- WHAT YOU HAVE TO DO
Edit the listing below by changing every "читать полностью" to "подробнее" and keeping all other text the same. Leave the pictures out of your answer.

- DATA TO PROCESS
►

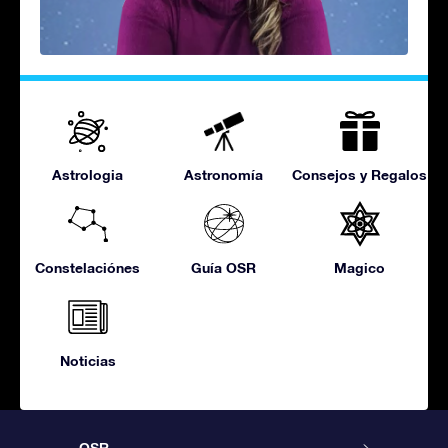
Astrologia
Astronomía
Consejos y Regalos
Constelaciónes
Guía OSR
Magico
Noticias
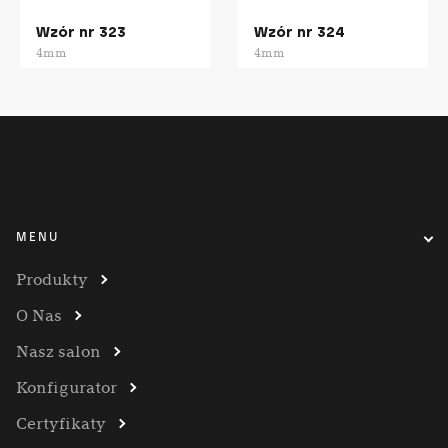
Wzór nr 323
Wzór nr 324
4mm
4mm
MENU
Produkty
O Nas
Nasz salon
Konfigurator
Certyfikaty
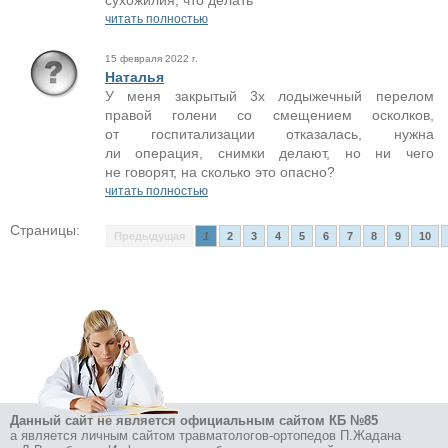
сухожилия, что делать
читать полностью
15 февраля 2022 г.
Наталья
У меня закрытый 3х лодыжечный перелом
правой голени со смещением осколков,
от госпитализации отказалась, нужна
ли операция, снимки делают, но ни чего
не говорят, на сколько это опасно?
читать полностью
Страницы:
Предыдущая
1
2
3
4
5
6
7
8
9
10
Данный сайт не является официальным сайтом КБ №85
а является личным сайтом травматологов-ортопедов П.Жадана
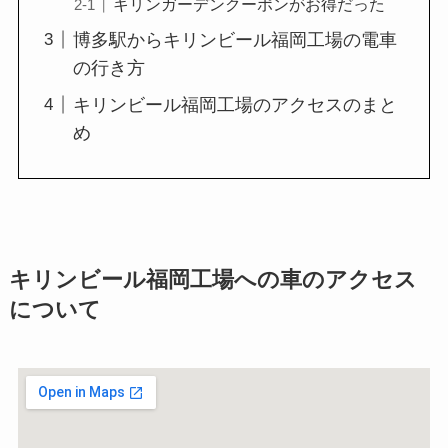
キリンガーデンクーポンがお得だった
博多駅からキリンビール福岡工場の電車
の行き方
キリンビール福岡工場のアクセスのまと
め
キリンビール福岡工場への車のアクセス
について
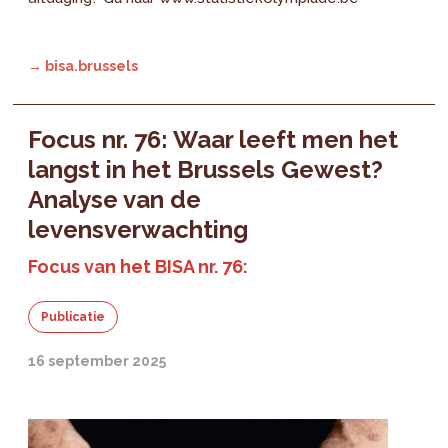
→ bisa.brussels
Focus nr. 76: Waar leeft men het
langst in het Brussels Gewest?
Analyse van de
levensverwachting
Focus van het BISA nr. 76:
Publicatie
16 september 2025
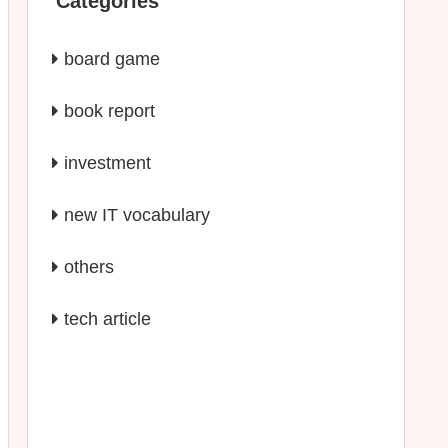
Categories
board game
book report
investment
new IT vocabulary
others
tech article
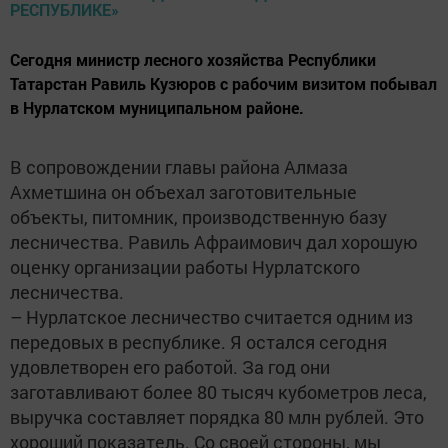
Сегодня министр лесного хозяйства Республики
Татарстан Равиль Кузюров с рабочим визитом побывал
в Нурлатском муниципальном районе.
В сопровождении главы района Алмаза
Ахметшина он объехал заготовительные
объекты, питомник, производственную базу
лесничества. Равиль Афраимович дал хорошую
оценку организации работы Нурлатского
лесничества.
– Нурлатское лесничество считается одним из
передовых в республике. Я остался сегодня
удовлетворен его работой. За год они
заготавливают более 80 тысяч кубометров леса,
выручка составляет порядка 80 млн рублей. Это
хороший показатель. Со своей стороны, мы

◄

- TASK SOLUTION
Astrologia
Astronomía
Consejos y Regalos
Constelaciónes
Guía OSR
Magico
Noticias
Wzór nr 323
Wzór nr 324
4mm
4mm
MENU
Produkty
O Nas
Nasz salon
Konfigurator
Certyfikaty
сухожилия, что делать
подробнее
15 февраля 2022 г.
Наталья
У меня закрытый 3х лодыжечный перелом
правой голени со смещением осколков,
от госпитализации отказалась, нужна
ли операция, снимки делают, но ни чего
не говорят, на сколько это опасно?
подробнее
Страницы:
Предыдущая
1
2
3
4
5
6
7
8
9
10
Данный сайт не является официальным сайтом КБ №85
а является личным сайтом травматологов-ортопедов П.Жадана
キリンガーデンクーポンがお得だった
博多駅からキリンビール福岡工場の電車
の行き方
キリンビール福岡工場のアクセスのまと
め
キリンビール福岡工場への車のアクセス
について
→ bisa.brussels
Focus nr. 76: Waar leeft men het
langst in het Brussels Gewest?
Analyse van de
levensverwachting
Focus van het BISA nr. 76:
Publicatie
16 september 2025
Categories
board game
book report
investment
new IT vocabulary
others
tech article
Сегодня министр лесного хозяйства Республики
Татарстан Равиль Кузюров с рабочим визитом побывал
в Нурлатском муниципальном районе.
В сопровождении главы района Алмаза
Ахметшина он объехал заготовительные
объекты, питомник, производственную базу
лесничества. Равиль Афраимович дал хорошую
оценку организации работы Нурлатского
лесничества.
– Нурлатское лесничество считается одним из
передовых в республике. Я остался сегодня
удовлетворен его работой. За год они
заготавливают более 80 тысяч кубометров леса,
выручка составляет порядка 80 млн рублей. Это
хороший показатель. Со своей стороны, мы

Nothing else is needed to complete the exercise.